The 1990s brought big changes to my life overseas. Before we explore that transition, I thought it might be interesting to hear from others who’ve lived and worked abroad. Not counting the military, 8.7 million Americans currently live in over 160 countries. If they all lived in one U.S. state, it would be the 12th most populous — right between New Jersey and Virginia. You may have friends or neighbors who’ve lived that life. They all have engaging stories to tell. Here are true tales from a few of our friends:

Map courtesy of Nations Online Project


Fern Gruszka: Tanzania, 1972

Fern is one of many women I was privileged to meet while living overseas. Born Fernanda Pozza and raised in northern Italy, she emigrated to Canada with her family in the 1950s. She and husband John spent five years in Tanzania. Fern continued volunteering on development projects for 30 years as an educator, project reviewer and fund-raiser. Concurrently, she worked as a Systems Analyst and Manager in Canadian government agencies. They now escape the cold Canadian winters to their home in Mexico.

Fern (R of center), Canadian University Services Overseas Volunteer consulting on electronic data processing, East African Community Management Institute

During our Volunteer days in Dar es Salaam [capital of Tanzania], we bought an 11 year-old Ford Taurus, as we lived 20 kms. [about 12.5 mi.] away from my work. This vehicle had been on the coast its entire life and not well-treated, but we thought we could take a camping safari to the game parks for an affordable volunteers’ holiday.

We missed our Tarangire Park turnoff and about 30 miles on, the vehicle overheated badly. All the water had leaked out of the rusted radiator. Within minutes we were surrounded by locals appearing out of the bush. With broken Swahili, we requested water. One fellow indicated a stream just nearby. I took our jerry can and followed him while John stayed with the loaded car. An hour’s walk later, we reached the stream, filled the can with a coconut shell and headed back. I could barely lift the can. The young man picked it up, put it on his head, and we walked another hour back. JOHN WAS RELIEVED TO SEE ME. We re-filled the radiator and set off.

### Task inputs
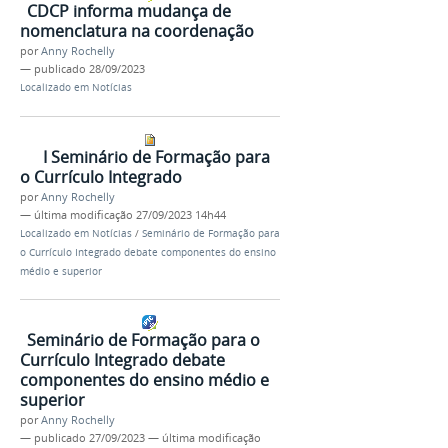
CDCP informa mudança de
nomenclatura na coordenação
por
Anny Rochelly
—
publicado
28/09/2023
Localizado em
Notícias
I Seminário de Formação para
o Currículo Integrado
por
Anny Rochelly
—
última modificação
27/09/2023 14h44
Localizado em
Notícias
/
Seminário de Formação para
o Currículo Integrado debate componentes do ensino
médio e superior
Seminário de Formação para o
Currículo Integrado debate
componentes do ensino médio e
superior
por
Anny Rochelly
—
publicado
27/09/2023
—
última modificação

### Required action 1
Turn the lines read from the page in the records into a Markdown table with the columns "No." and "Line", numbering each row and skipping blank lines. Leave the pictures out.
### Required action 2
Go on with the text about Americans who have lived abroad, starting right after its last sentence.

### Expected output 1
| No. | Line |
|---|---|
| 1 | CDCP informa mudança de |
| 2 | nomenclatura na coordenação |
| 3 | por |
| 4 | Anny Rochelly |
| 5 | — |
| 6 | publicado |
| 7 | 28/09/2023 |
| 8 | Localizado em |
| 9 | Notícias |
| 10 | I Seminário de Formação para |
| 11 | o Currículo Integrado |
| 12 | por |
| 13 | Anny Rochelly |
| 14 | — |
| 15 | última modificação |
| 16 | 27/09/2023 14h44 |
| 17 | Localizado em |
| 18 | Notícias |
| 19 | / |
| 20 | Seminário de Formação para |
| 21 | o Currículo Integrado debate componentes do ensino |
| 22 | médio e superior |
| 23 | Seminário de Formação para o |
| 24 | Currículo Integrado debate |
| 25 | componentes do ensino médio e |
| 26 | superior |
| 27 | por |
| 28 | Anny Rochelly |
| 29 | — |
| 30 | publicado |
| 31 | 27/09/2023 |
| 32 | — |
| 33 | última modificação |

### Expected output 2
Within an hour the water was all gone again. We decided to abandon the safari and go back to Arusha. Found a duka [shop] that had (amazingly) some radiator sealant. Got more water and put it in. When we started the car, the sealant came flying out of the radiator and onto the windshield. Travelled about half an hour and stopped at a village for water. The central tap was barely dribbling, and there was a queue of ladies waiting their turn. We also lined up. Shortly afterwards, the village leader approached us. Our best greetings and explanations were exchanged. He proceeded to order all the ladies away and had them fill our jerry can with their water. We offered money, but he refused, and we were again on our way.

About 5:00 p.m., we were stuck again on the paved part of the road with no water. A car approached. It was a Greek farmer who had been in Tanzania many years. He asked if we had any bread. We were camping and had plenty. He took a loaf and, with some water he had in his vehicle, made a dough. He then filled a large portion of the radiator on both sides with that, leaving the not-so-rusted edges clear. He told us to let the dough bake by running the car and then drive very slowly back to Arusha. It worked.

By this time, it was dark, and we hadn’t had anything to eat since breakfast. We stopped and made some tea in the pitch black. Suddenly two Masai appeared out of the dark — armed with knives and spears as always. The two warriors tried to engage us in conversation, but their Swahili was almost as bad as ours. We offered them tea, with some trepidation. They declined and shortly left. We made it back to Arusha and had to wait 12 days for a radiator to come from Nairobi. That was our holiday allotment for the year, so we headed back to Dar and work. A memorable first safari. Fortunately, we were in Tanzania for 5 years and made many subsequent, successful and unforgettable trips.


Jane Shetler Ross: Sri Lanka, 1974

Jane with husband Richard in Sri Lanka’s tea country

As noted in previous posts, I owe my husband to WVU friend Jane Shetler, who introduced us many decades ago. Jane met and married Richard Ross in Calcutta where she was working as a volunteer for the World YWCA. They lived abroad for 25 years in Colombo, Kabul, Paris, Rabat, Sanaa, and Damascus. Now retired in Washington DC, they travel overseas for several months a year.

I accompanied Richard to Colombo, Sri Lanka, where he was Cultural Affairs Officer at the US Embassy. Before long, I was suffering from trailing-spouse syndrome.

Our Sinhala teacher introduced us to Lester James Peries, the “father of Sinhala cinema,” and his wife Sumitra, also a film director. Sensing my boredom, Lester asked if I wanted to type the shooting script for a Sri Lankan-British production he would soon direct. My high school typing was perfect for the ancient Royal at the film offices. When I finished the script, Lester invited me to accompany them on location at Sigiriya, a massive rock 200 meters high in central Sri Lanka.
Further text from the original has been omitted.